No refinement of reasoning will permit the proposed transaction to pass muster as against this inhibition. When a mortgagee forgives the interest for no other reason than the inability of the mortgagor to pay it, it is a donation, a pure and simple gratuity, unsupported by any consideration, moral or legal. Patty v. Colgan, 97 Cal. 251, 18 L. R. A. 744, 31 Pac. 1133; McClure v. Nye, 22 Cal. App. 248, 133 Pac. 1145; In re Stanford’s Estate, 126 Cal. 112, 45 L. R. A. 788, 54 Pac. 259, 58 Pac. 462. While the object had in view may be a worthy one, the people, by their Constitution, have said in language, plain and unmistakable, that the public moneys shall not be appropriated by the legislature for that purpose. This restriction upon the power of the legislature cannot be ignored.

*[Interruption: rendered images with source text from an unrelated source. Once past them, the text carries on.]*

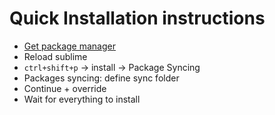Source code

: # Quick Installation instructions

* [Get package manager](https://packagecontrol.io/installation)
* Reload sublime
* `ctrl+shift+p` -> install -> Package Syncing
* Packages syncing: define sync folder
* Continue + override
* Wait for everything to install

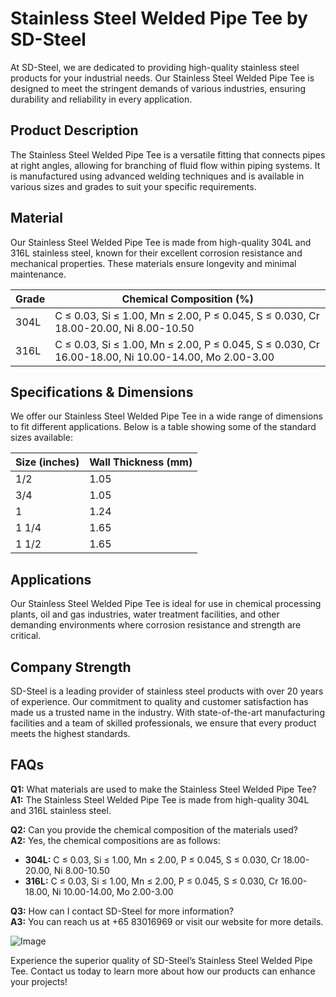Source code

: # Stainless Steel Welded Pipe Tee by SD-Steel

At SD-Steel, we are dedicated to providing high-quality stainless steel products for your industrial needs. Our Stainless Steel Welded Pipe Tee is designed to meet the stringent demands of various industries, ensuring durability and reliability in every application.

## Product Description
The Stainless Steel Welded Pipe Tee is a versatile fitting that connects pipes at right angles, allowing for branching of fluid flow within piping systems. It is manufactured using advanced welding techniques and is available in various sizes and grades to suit your specific requirements.

## Material
Our Stainless Steel Welded Pipe Tee is made from high-quality 304L and 316L stainless steel, known for their excellent corrosion resistance and mechanical properties. These materials ensure longevity and minimal maintenance.

| Grade | Chemical Composition (%) |
|-------|-------------------------|
| 304L  | C ≤ 0.03, Si ≤ 1.00, Mn ≤ 2.00, P ≤ 0.045, S ≤ 0.030, Cr 18.00-20.00, Ni 8.00-10.50 |
| 316L  | C ≤ 0.03, Si ≤ 1.00, Mn ≤ 2.00, P ≤ 0.045, S ≤ 0.030, Cr 16.00-18.00, Ni 10.00-14.00, Mo 2.00-3.00 |

## Specifications & Dimensions
We offer our Stainless Steel Welded Pipe Tee in a wide range of dimensions to fit different applications. Below is a table showing some of the standard sizes available:

| Size (inches) | Wall Thickness (mm) |
|---------------|---------------------|
| 1/2           | 1.05                |
| 3/4           | 1.05                |
| 1             | 1.24                |
| 1 1/4         | 1.65                |
| 1 1/2         | 1.65                |

## Applications
Our Stainless Steel Welded Pipe Tee is ideal for use in chemical processing plants, oil and gas industries, water treatment facilities, and other demanding environments where corrosion resistance and strength are critical.

## Company Strength
SD-Steel is a leading provider of stainless steel products with over 20 years of experience. Our commitment to quality and customer satisfaction has made us a trusted name in the industry. With state-of-the-art manufacturing facilities and a team of skilled professionals, we ensure that every product meets the highest standards.

## FAQs
**Q1:** What materials are used to make the Stainless Steel Welded Pipe Tee?  
**A1:** The Stainless Steel Welded Pipe Tee is made from high-quality 304L and 316L stainless steel.

**Q2:** Can you provide the chemical composition of the materials used?  
**A2:** Yes, the chemical compositions are as follows:
- **304L:** C ≤ 0.03, Si ≤ 1.00, Mn ≤ 2.00, P ≤ 0.045, S ≤ 0.030, Cr 18.00-20.00, Ni 8.00-10.50
- **316L:** C ≤ 0.03, Si ≤ 1.00, Mn ≤ 2.00, P ≤ 0.045, S ≤ 0.030, Cr 16.00-18.00, Ni 10.00-14.00, Mo 2.00-3.00

**Q3:** How can I contact SD-Steel for more information?  
**A3:** You can reach us at +65 83016969 or visit our website for more details.

![Image](https://github.com/user-attachments/assets/2567258e-e124-4816-932d-1809bd27ef0b)

Experience the superior quality of SD-Steel’s Stainless Steel Welded Pipe Tee. Contact us today to learn more about how our products can enhance your projects!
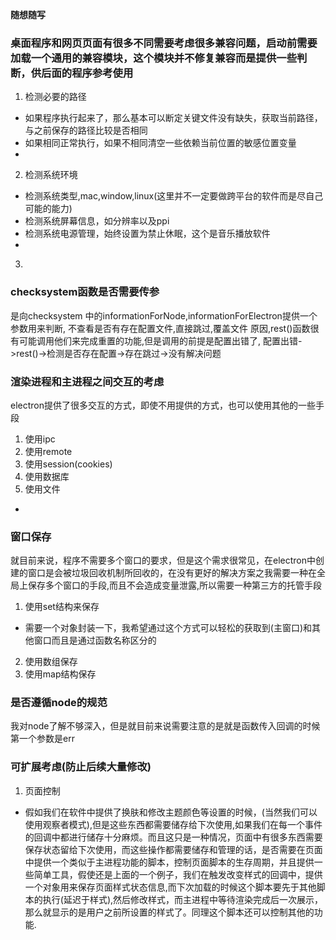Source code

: **随想随写**
### 桌面程序和网页页面有很多不同需要考虑很多兼容问题，启动前需要加载一个通用的兼容模块，这个模块并不修复兼容而是提供一些判断，供后面的程序参考使用
1. 检测必要的路径
- 如果程序执行起来了，那么基本可以断定关键文件没有缺失，获取当前路径，与之前保存的路径比较是否相同
- 如果相同正常执行，如果不相同清空一些依赖当前位置的敏感位置变量
- 
2. 检测系统环境
- 检测系统类型,mac,window,linux(这里并不一定要做跨平台的软件而是尽自己可能的能力)
- 检测系统屏幕信息，如分辨率以及ppi
- 检测系统电源管理，始终设置为禁止休眠，这个是音乐播放软件
- 
3. 
### checksystem函数是否需要传参
是向checksystem 中的informationForNode,informationForElectron提供一个参数用来判断,
不查看是否有存在配置文件,直接跳过,覆盖文件
原因,rest()函数很有可能调用他们来完成重置的功能,但是调用的前提是配置出错了,
配置出错->rest()->检测是否存在配置->存在跳过->没有解决问题



### 渲染进程和主进程之间交互的考虑
electron提供了很多交互的方式，即使不用提供的方式，也可以使用其他的一些手段
1. 使用ipc
2. 使用remote
3. 使用session(cookies)
4. 使用数据库
5. 使用文件
- 
### 窗口保存
就目前来说，程序不需要多个窗口的要求，但是这个需求很常见，在electron中创建的窗口是会被垃圾回收机制所回收的，在没有更好的解决方案之我需要一种在全局上保存多个窗口的手段,而且不会造成变量泄露,所以需要一种第三方的托管手段
1. 使用set结构来保存
- 需要一个对象封装一下，我希望通过这个方式可以轻松的获取到(主窗口)和其他窗口而且是通过函数名称区分的
2. 使用数组保存
3. 使用map结构保存
### 是否遵循node的规范
我对node了解不够深入，但是就目前来说需要注意的是就是函数传入回调的时候第一个参数是err
### 可扩展考虑(防止后续大量修改)
1. 页面控制
- 假如我们在软件中提供了换肤和修改主题颜色等设置的时候，(当然我们可以使用观察者模式),但是这些东西都需要储存给下次使用,如果我们在每一个事件的回调中都进行储存十分麻烦。而且这只是一种情况，页面中有很多东西需要保存状态留给下次使用，而这些操作都需要储存和管理的话，是否需要在页面中提供一个类似于主进程功能的脚本，控制页面脚本的生存周期，并且提供一些简单工具，假使还是上面的一个例子，我们在触发改变样式的回调中，提供一个对象用来保存页面样式状态信息,而下次加载的时候这个脚本要先于其他脚本的执行(延迟于样式),然后修改样式，而主进程中等待渲染完成后一次展示，那么就显示的是用户之前所设置的样式了。同理这个脚本还可以控制其他的功能.

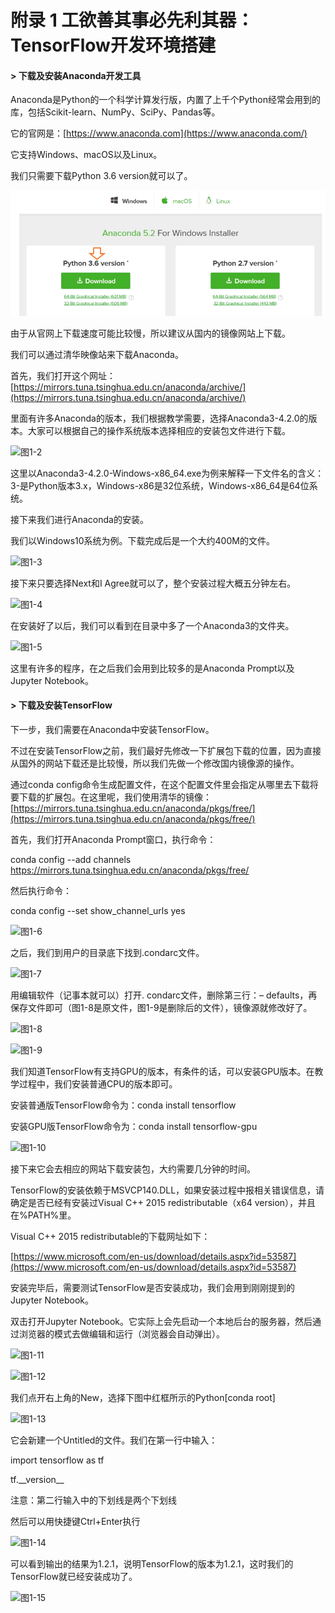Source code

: # 附录 1 工欲善其事必先利其器：TensorFlow开发环境搭建

#### &gt; 下载及安装Anaconda开发工具

Anaconda是Python的一个科学计算发行版，内置了上千个Python经常会用到的库，包括Scikit-learn、NumPy、SciPy、Pandas等。

它的官网是：[https://www.anaconda.com](https://www.anaconda.com/)

它支持Windows、macOS以及Linux。

我们只需要下载Python 3.6 version就可以了。

![&#x56FE;1-1](../.gitbook/assets/image%20%28183%29.png)

由于从官网上下载速度可能比较慢，所以建议从国内的镜像网站上下载。

我们可以通过清华映像站来下载Anaconda。

首先，我们打开这个网址：[https://mirrors.tuna.tsinghua.edu.cn/anaconda/archive/](https://mirrors.tuna.tsinghua.edu.cn/anaconda/archive/)

里面有许多Anaconda的版本，我们根据教学需要，选择Anaconda3-4.2.0的版本。大家可以根据自己的操作系统版本选择相应的安装包文件进行下载。

![&#x56FE;1-2](blob:https://minghuiwu.gitbook.io/e16f2fd9-9c68-4699-967c-afae66dfdd11)

这里以Anaconda3-4.2.0-Windows-x86\_64.exe为例来解释一下文件名的含义：3-是Python版本3.x，Windows-x86是32位系统，Windows-x86\_64是64位系统。



接下来我们进行Anaconda的安装。

我们以Windows10系统为例。下载完成后是一个大约400M的文件。

![&#x56FE;1-3](blob:https://minghuiwu.gitbook.io/02a64c53-4cb1-4333-a518-f45a70b0d357)

接下来只要选择Next和I Agree就可以了，整个安装过程大概五分钟左右。

![&#x56FE;1-4](blob:https://minghuiwu.gitbook.io/f29fbba7-2bac-4e81-9eb4-6f601cbc320b)

在安装好了以后，我们可以看到在目录中多了一个Anaconda3的文件夹。

![&#x56FE;1-5](blob:https://minghuiwu.gitbook.io/ae0cd2b5-c6c9-4676-a238-fe43e9cd5030)

这里有许多的程序，在之后我们会用到比较多的是Anaconda Prompt以及Jupyter Notebook。



#### &gt; 下载及安装TensorFlow

下一步，我们需要在Anaconda中安装TensorFlow。

不过在安装TensorFlow之前，我们最好先修改一下扩展包下载的位置，因为直接从国外的网站下载还是比较慢，所以我们先做一个修改国内镜像源的操作。

通过conda config命令生成配置文件，在这个配置文件里会指定从哪里去下载将要下载的扩展包。在这里呢，我们使用清华的镜像：[https://mirrors.tuna.tsinghua.edu.cn/anaconda/pkgs/free/](https://mirrors.tuna.tsinghua.edu.cn/anaconda/pkgs/free/)

首先，我们打开Anaconda Prompt窗口，执行命令：

conda config --add channels https://mirrors.tuna.tsinghua.edu.cn/anaconda/pkgs/free/

然后执行命令：

conda config --set show\_channel\_urls yes

![&#x56FE;1-6](blob:https://minghuiwu.gitbook.io/90a80a4b-be84-4dbc-8440-d91521ab2a03)

之后，我们到用户的目录底下找到.condarc文件。

![&#x56FE;1-7](blob:https://minghuiwu.gitbook.io/d55e3ed2-5871-44f7-8e1a-56a666bf80c9)

用编辑软件（记事本就可以）打开. condarc文件，删除第三行：– defaults，再保存文件即可（图1-8是原文件，图1-9是删除后的文件），镜像源就修改好了。

![&#x56FE;1-8](blob:https://minghuiwu.gitbook.io/a4bcd3ce-42a7-4bf4-a219-dba866bb7561)

![&#x56FE;1-9](blob:https://minghuiwu.gitbook.io/c1b1c9d5-1df8-467a-98e4-c729e1164079)



我们知道TensorFlow有支持GPU的版本，有条件的话，可以安装GPU版本。在教学过程中，我们安装普通CPU的版本即可。

安装普通版TensorFlow命令为：conda install tensorflow

安装GPU版TensorFlow命令为：conda install tensorflow-gpu

![&#x56FE;1-10](blob:https://minghuiwu.gitbook.io/2865ac7c-e110-4203-9ec2-af9d73ec8ae8)

接下来它会去相应的网站下载安装包，大约需要几分钟的时间。

TensorFlow的安装依赖于MSVCP140.DLL，如果安装过程中报相关错误信息，请确定是否已经有安装过Visual C++ 2015 redistributable（x64 version），并且在%PATH%里。

Visual C++ 2015 redistributable的下载网址如下：

[https://www.microsoft.com/en-us/download/details.aspx?id=53587](https://www.microsoft.com/en-us/download/details.aspx?id=53587)



安装完毕后，需要测试TensorFlow是否安装成功，我们会用到刚刚提到的Jupyter Notebook。

双击打开Jupyter Notebook。它实际上会先启动一个本地后台的服务器，然后通过浏览器的模式去做编辑和运行（浏览器会自动弹出）。

![&#x56FE;1-11](blob:https://minghuiwu.gitbook.io/512b5ae8-7e53-4399-80a9-e8aec893ee24)

![&#x56FE;1-12](blob:https://minghuiwu.gitbook.io/7b813c48-317b-4dd9-9c4c-28abbaa7de1e)

我们点开右上角的New，选择下图中红框所示的Python\[conda root\]

![&#x56FE;1-13](blob:https://minghuiwu.gitbook.io/dcb88693-ba75-4120-a415-6ac917505fce)

它会新建一个Untitled的文件。我们在第一行中输入：

import tensorflow as tf

tf.\_\_version\_\_

注意：第二行输入中的下划线是两个下划线

然后可以用快捷键Ctrl+Enter执行

![&#x56FE;1-14](blob:https://minghuiwu.gitbook.io/bb334cb0-066b-4bd9-b275-3c0111940b76)

可以看到输出的结果为1.2.1，说明TensorFlow的版本为1.2.1，这时我们的TensorFlow就已经安装成功了。

![&#x56FE;1-15](blob:https://minghuiwu.gitbook.io/90b1f847-b8e0-4004-b1fb-6a7d4dc779b2)

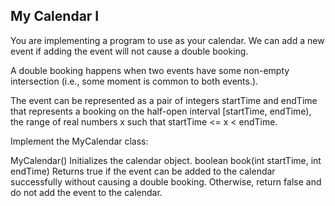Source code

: ## My Calendar I
You are implementing a program to use as your calendar. We can add a new event if adding the event will not cause a double booking.

A double booking happens when two events have some non-empty intersection (i.e., some moment is common to both events.).

The event can be represented as a pair of integers startTime and endTime that represents a booking on the half-open interval [startTime, endTime), the range of real numbers x such that startTime <= x < endTime.

Implement the MyCalendar class:

MyCalendar() Initializes the calendar object.
boolean book(int startTime, int endTime) Returns true if the event can be added to the calendar successfully without causing a double booking. Otherwise, return false and do not add the event to the calendar.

The relinquishment of the interest on loans of institutional funds cannot be reconciled with section 2, article 10, of the state Constitution, which reads as follows:

“Sec. 2. Disposition of any of said lands, or of any money or thing of value directly or indirectly derived *124therefrom, for any object other than that for which such particular lands (or the lands from which such money or thing of value shall have been derived) were granted or confirmed, or in any manner contrary to the provisions of the said Enabling Act, shall be deemed a breach of trust.”

The interest and principal must be used for the specific purpose for which institutional lands were .granted to the state, or to the territory, before it became a state. The legislature would have as much right to appropriate such funds or the interest thereon for road-building purposes as it would have to give such funds away. Being convinced that the provisions of chapter 49 cannot be carried out, without violating the two sections of the Constitution above quoted (and perhaps others), we must hold that the judgment of the trial court was in error in refusing to enjoin the defendants-appellees from carrying out the terms of said chapter.

The judgment of the lower court is reversed and the cause remanded, with directions that a permanent injunction and restraining order be issued as in the complaint prayed for.

McALISTEB, and FLANIGAN, JJ., concur.